::: Reading text :::

This seaworthy boat wanted real sailing and so did I. “If you can sail in the Solent,” people said, “you can sail anywhere.” By the summer of 2014, with help, we were there. One of the busiest sailing grounds in the world; good for learning. I grew reasonably competent – avoided crashing into ships or grounding on sandbanks. What gave me confidence was Isean. People would wander over smiling as they took in her lines. “A Nicholson!” they’d exclaim. “She’ll look after you.” I saw it too, in how she cut effortlessly through heavy waves. How this little boat loved big seas. She was so forgiving of all my mistakes. I learned how to handle the helm and trim the sails. The better I got, the better she responded, doing what I expected, going where I hoped. And the better she liked me, the more I liked myself.

Together, we sailed the summer away, meandering and dreaming, heading ever further into the beautiful west. Dorset’s Jurassic skies; the rugged Cornish coast, big blue Atlantic seas crashing white beaches. Off the coast of Devon, friends joined for a sunset sail, and so did a superpod of dolphins. Perhaps thousands, clicking and whistling, breaching and bow riding, beneath the boat, in the air, near and far. I watched, heart swelling, tears falling, as they raced to deep waters in the sinking sun. I was still making my living in the city but the real living – the kind that makes you want to jump out of bed and breathe it all in – was time off with Isean. When I returned to London, the happy part of me was still with her. Just at this point, my employers made a company-wide offer of voluntary redundancy. The realisation hit me at once. This city, this career, this life, no longer held me. I wanted to be with Isean. To be at sea. It was an easy decision to leave my job. Scary, but easy. By late August 2017, Isean and I were perched in Penzance. We’d made it to the very edge of the country. I was planning to round Land’s End, coast hop the UK. But Isean had other ideas. She pointed her bow towards France. Over a couple of stormy weeks, the idea of a bigger journey – a different destiny – formed, quietly at first, then became so irresistible I had no choice but to act. One night at summer’s close, and quite to my own surprise, we sailed away from British shores. We followed the kindly sea, a path lit silver by a waxing crescent moon. Flew south like the migrating swifts. She got her way, and it became my way.

Bath time: Susan Smillie in the Greek Islands.

It was easier than I imagined, leaving everything and everyone I knew. It was also a massive leap. Until my 40s I had barely travelled alone. I’d been scared of being lonely, of being unable to communicate or navigate a foreign country. Now I was about to navigate – really navigate – my own way to France, maybe Spain, perhaps even Portugal. I had so recently been frightened to take charge of this little boat. But how adaptable we humans are. It’s about taking the first step, then you find your way. Once I started, my ability – and my trust in it – grew. I found a resourcefulness and resilience I didn’t know I had. If I stopped telling myself I couldn’t do something, I realised, then I could. The decision to go to sea, to choose this life alone, was a measure of how much I’d learned, how much happier I was with my own company. It was a massive vote of confidence in myself.

::: Data section :::

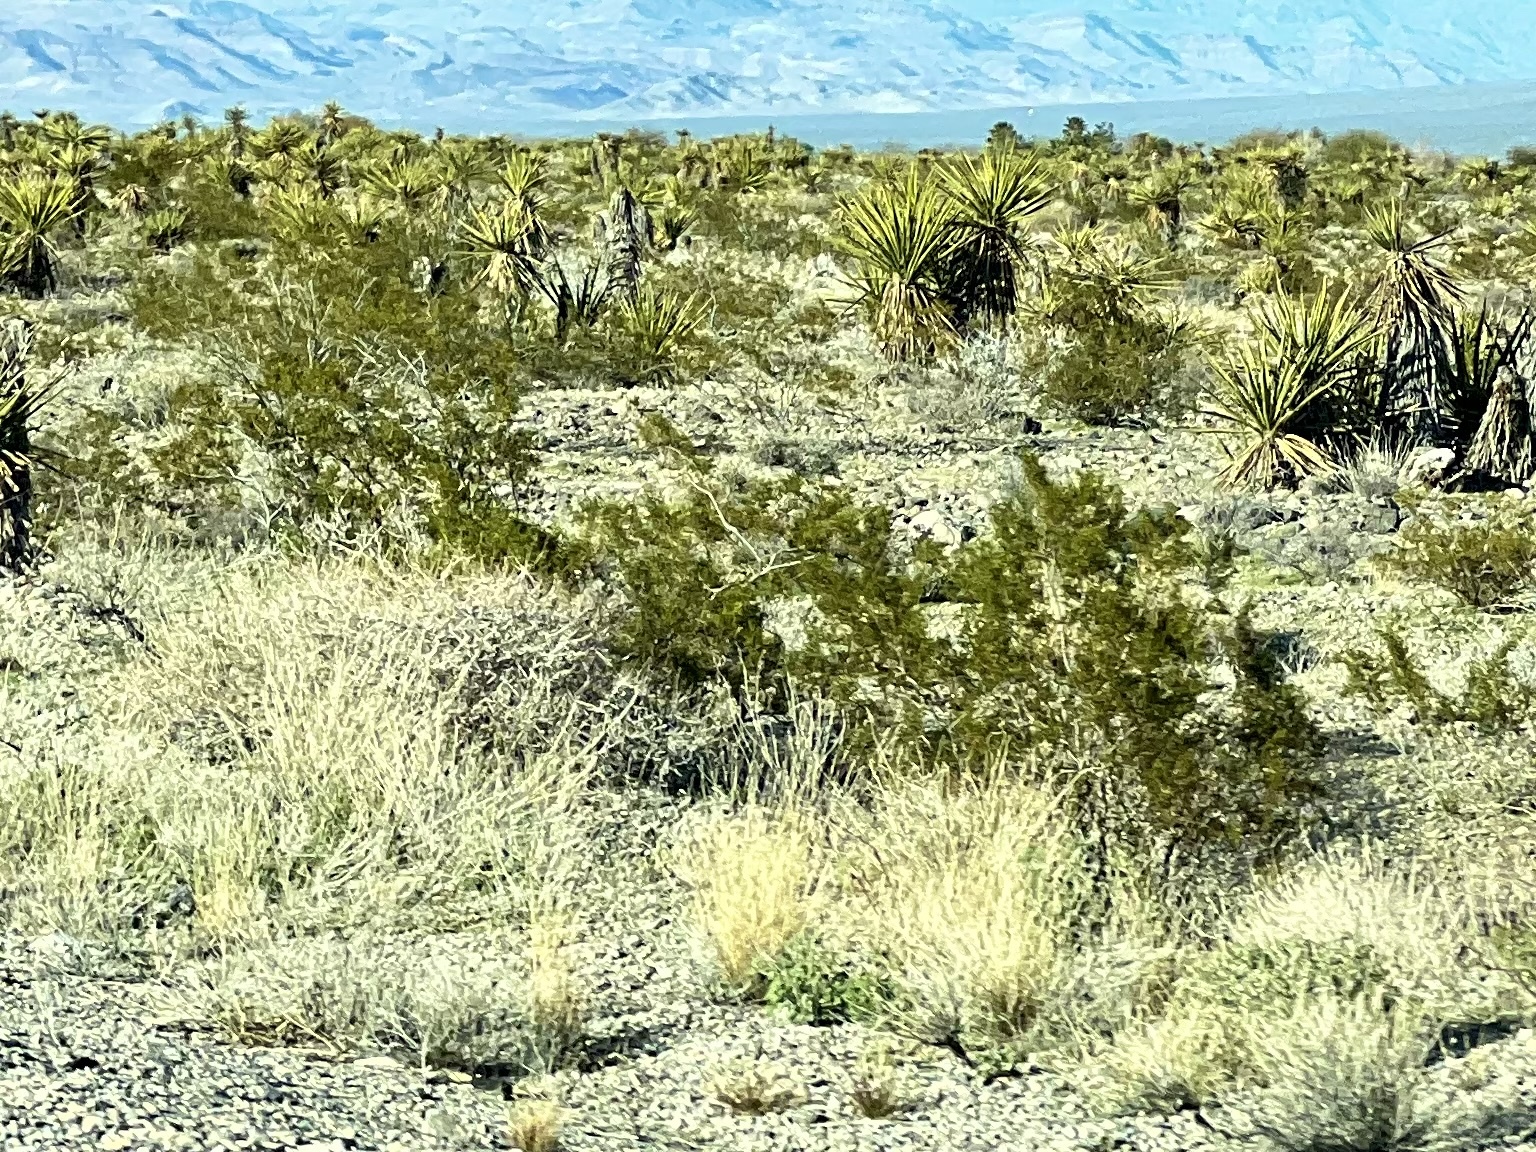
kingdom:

:::
::: Data section :::

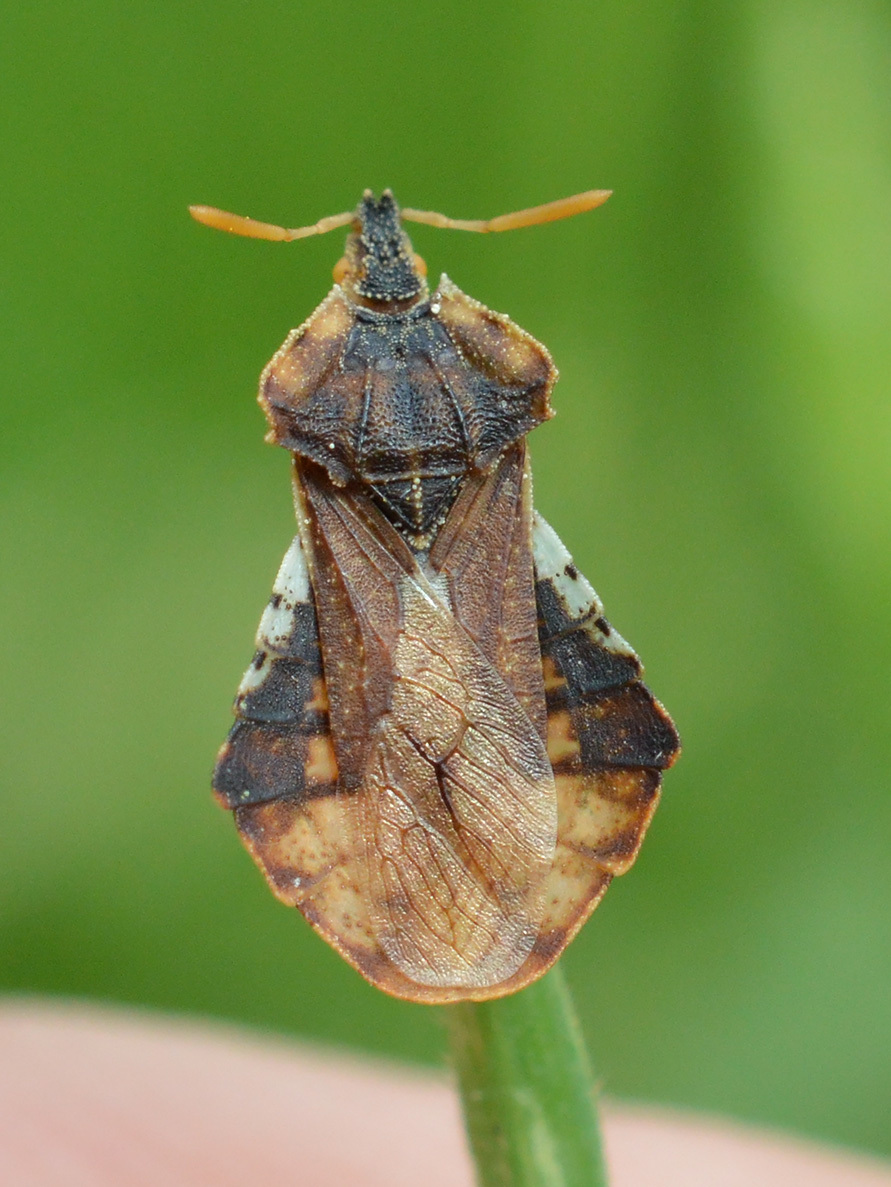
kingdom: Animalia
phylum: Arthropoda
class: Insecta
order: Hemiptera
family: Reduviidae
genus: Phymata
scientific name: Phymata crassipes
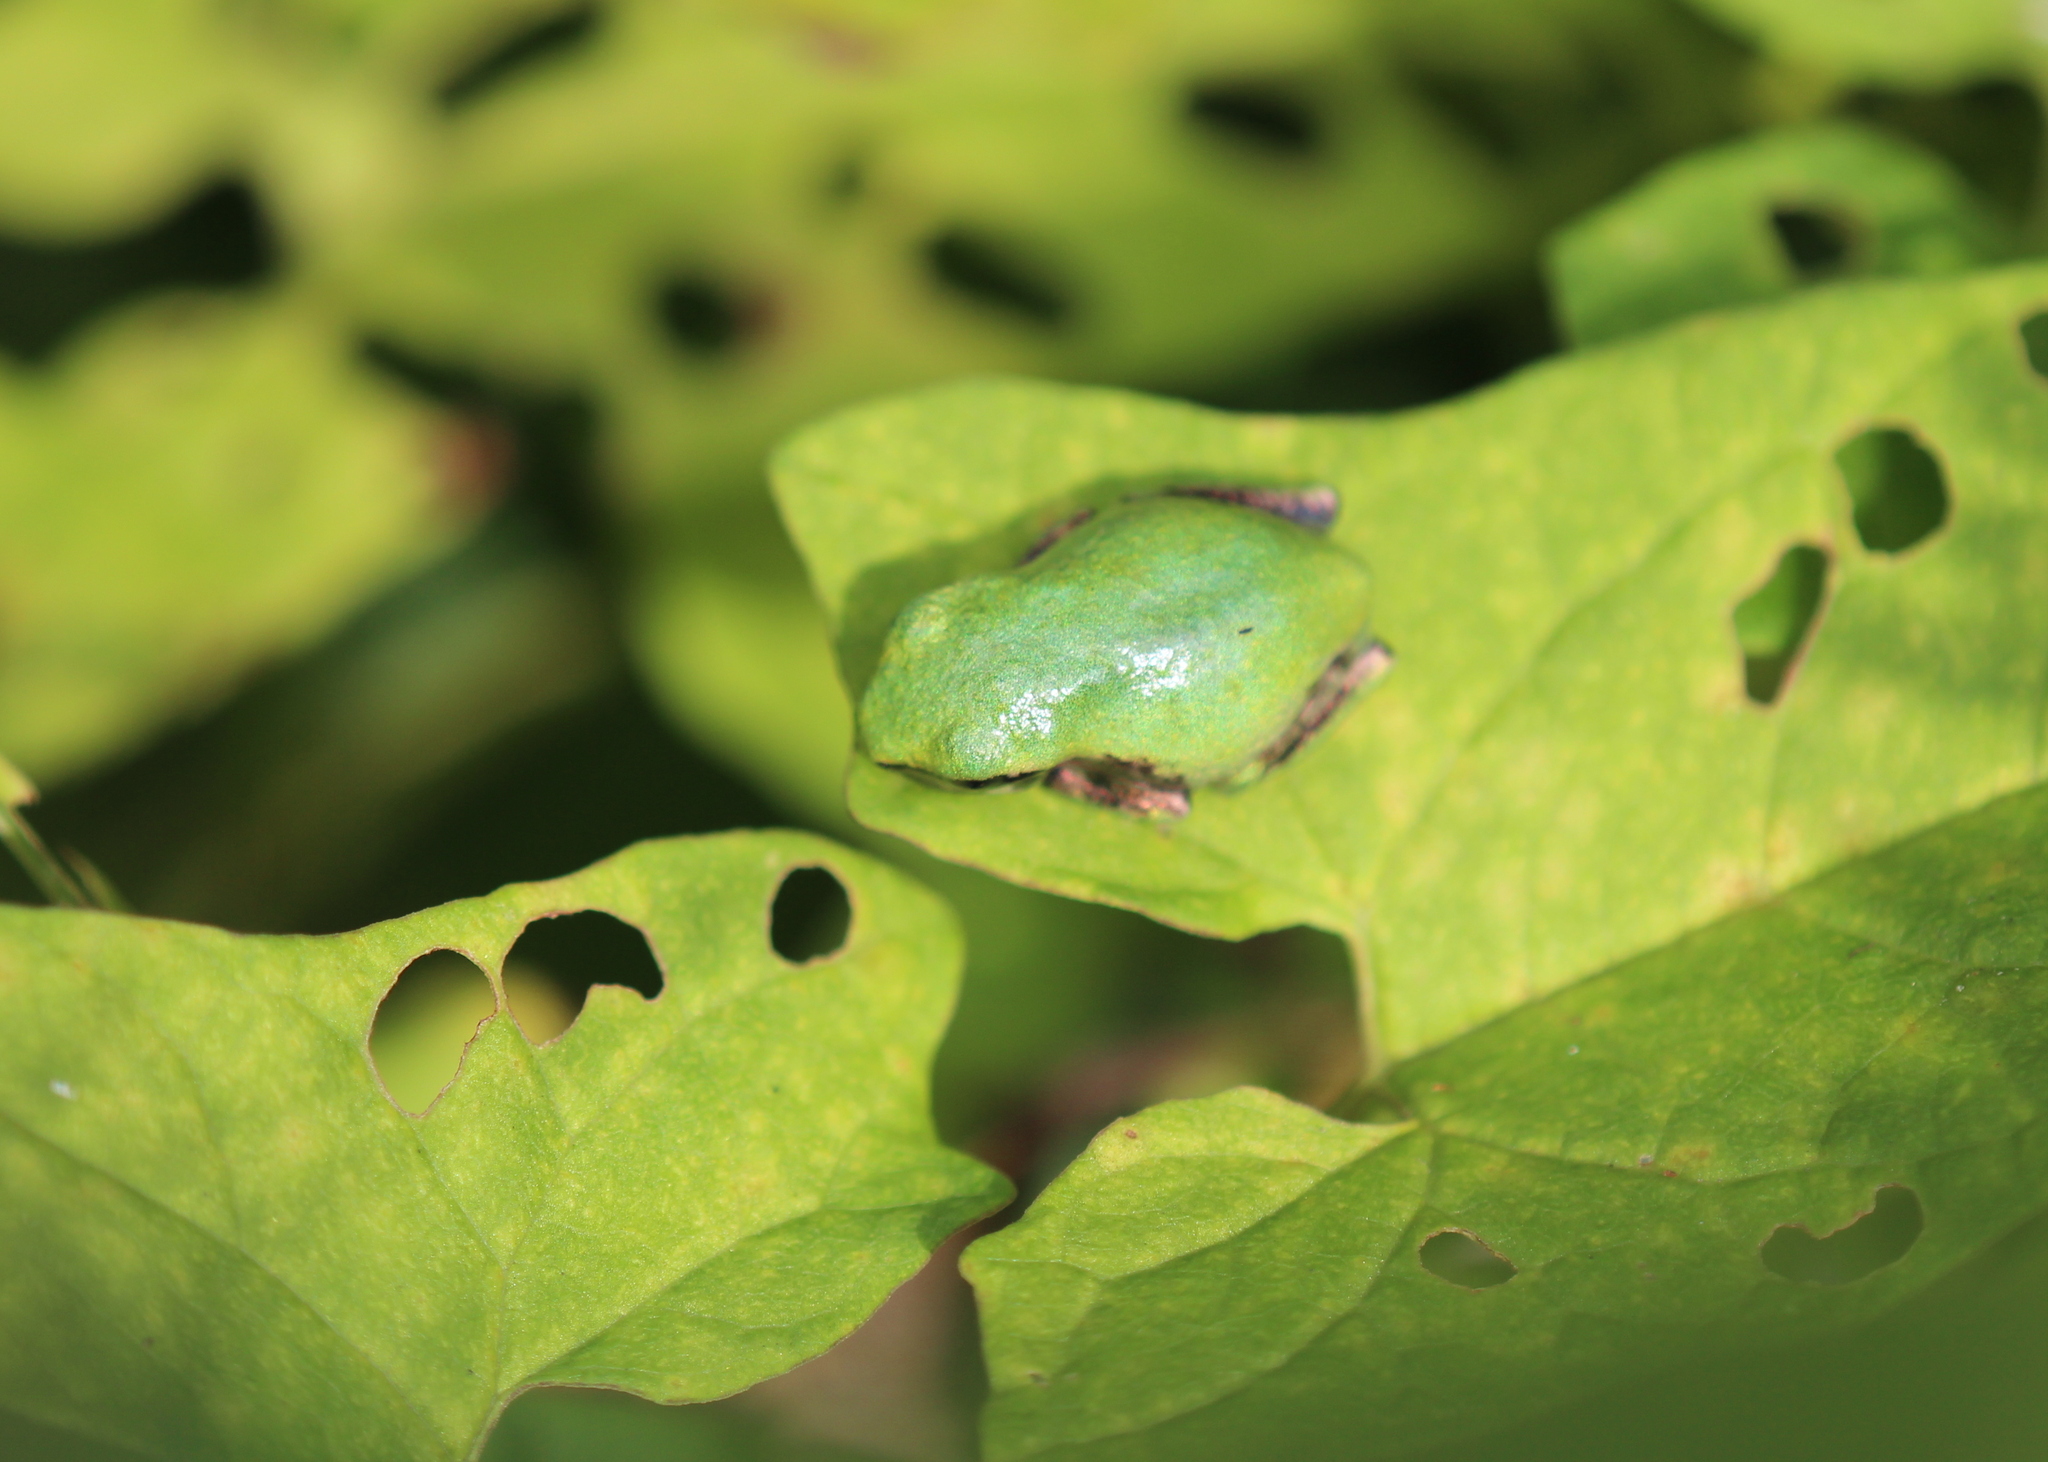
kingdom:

:::

- Instructions
[1] Name the countries listed in the sentence of the sailing text that begins "Now I was about to navigate".
[2] Write a continuation of the sailing text, picking up after its final sentence.

- Final results
[1] France, Spain, Portugal

[2]
Just over a day after setting off from Land’s End, there I was, sitting under the sun in the port of Aber Wrac’h, revelling in the matchless pleasure of having travelled to another country under my own steam. I hadn’t gone to an airport, booked a train or exchanged money. I’d simply untied Isean’s lines and set off into the sunset. What a strangely singular freedom. After that, I felt unstoppable. We flew through Brittany’s rites of passage, down the fast-flowing Chenal du Four to Brest, past the rock-encumbered tidal gate that is the Raz de Sein. We crossed the vast Bay of Biscay and made careful progress down Spain’s Costa del Morte – the coast of death – into Portugal. An unexpected winter in the Algarve. In spring, hardly believing it myself, we entered the Mediterranean, sailed along the coast of Africa. Africa!

Friends joined along the way. Some were easier to accommodate than others. One challenge was in collecting them. Most people need certainty before they book a flight and it was hard to predict where I’d be, drifting from country to country. Suzie and Karin visited in Spain, Suzie folding herself origami-style into the damp aft quarter berth (with a lubricating whisky). Karin, meanwhile, turned up with a hairdryer! I had just enough solar power to charge my phone (for communication, navigation and weather), anchor light (for safety) and the luxury of a small speaker (music and podcasts). “What’s all this?” I demanded as she emptied her bag of stuff. “Life!” she replied. Life like I used to know, perhaps, but on an 8m boat there was barely room for the three of us. I had roughly the space of a classic VW campervan. It was camping, really. I didn’t have much comfort. No shower, no fridge. A two-burner stove, sink and toilet. A laptop for watching stuff online, but, instead, I’d fall asleep, book discarded. My attention was held by dreamy panoramas shifting and drifting past my window – ivory beaches, cliffs and castles. A whale spouting in the distance. Insanely clear aquamarine around me.

But even in the most idyllic settings, there were bouts of boredom, periods of loneliness. It sometimes happened if I stopped. I might stare at families splashing in holiday mode and question my purpose. We don’t really want to be on holiday all the time – we’re happier being productive. A day cleaning my engine (with a toothbrush!) or freelance writing restored the balance. I also found balance between company and time alone in quiet bays with the shy creatures that avoid humans in noisy numbers. Mostly, it was just Isean and me, the two of us weathering the extreme conditions that come with life in the wilderness. I liked it that way. Just myself to keep safe from numerous storms and occasional hurricanes.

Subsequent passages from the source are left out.